Dr Jason Allen-Paisant
- Position: Associate Professor of Aesthetic Theory and Decolonial Thought
- Areas of expertise: Theatre studies; performance studies; African diaspora studies; poetics; critical race theory; performance and justice
- Email: J.Allen1@leeds.ac.uk
- Phone: +44(0)113 343 4734
- Location: 5.02.04 School of English
- Website: African-Atlantic Futures | Twitter | LinkedIn
Profile
I am Associate Professor of Aesthetic Theory and Decolonial Thought, with joint appointments in the School of English and the School of Languages, Cultures and Societies. I am also currently the Director of the Institute for Colonial and Postcolonial Studies, having taken over from Professor Graham Huggan in September 2020.

· · · · ·

Answer these from the staff profile above:
(a) What office location is listed?
(b) Which two schools hold joint appointments?
(c) Whom did Dr Jason Allen-Paisant succeed as Director of the Institute for Colonial and Postcolonial Studies, and when?
The material that comes next has nothing to do with the staff profile.

# [INFORMATION SUPPLIED]
· · · · ·

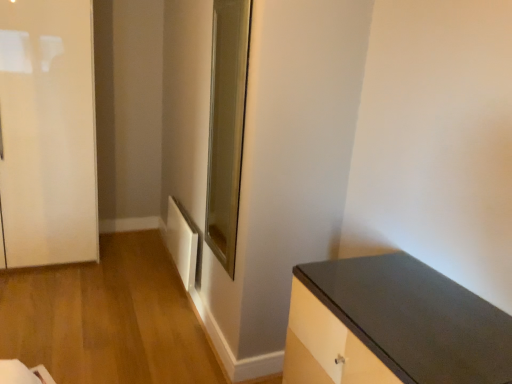
Where is `clear glass door at center`? Image resolution: width=512 pixels, height=384 pixels. clear glass door at center is located at coordinates (227, 126).

What is the approximate height of white glossy door at left?

The height of white glossy door at left is 1.91 meters.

· · · · ·

# [ANSWER BOX]
(a) 5.02.04 School of English
(b) The School of English and the School of Languages, Cultures and Societies
(c) Professor Graham Huggan, in September 2020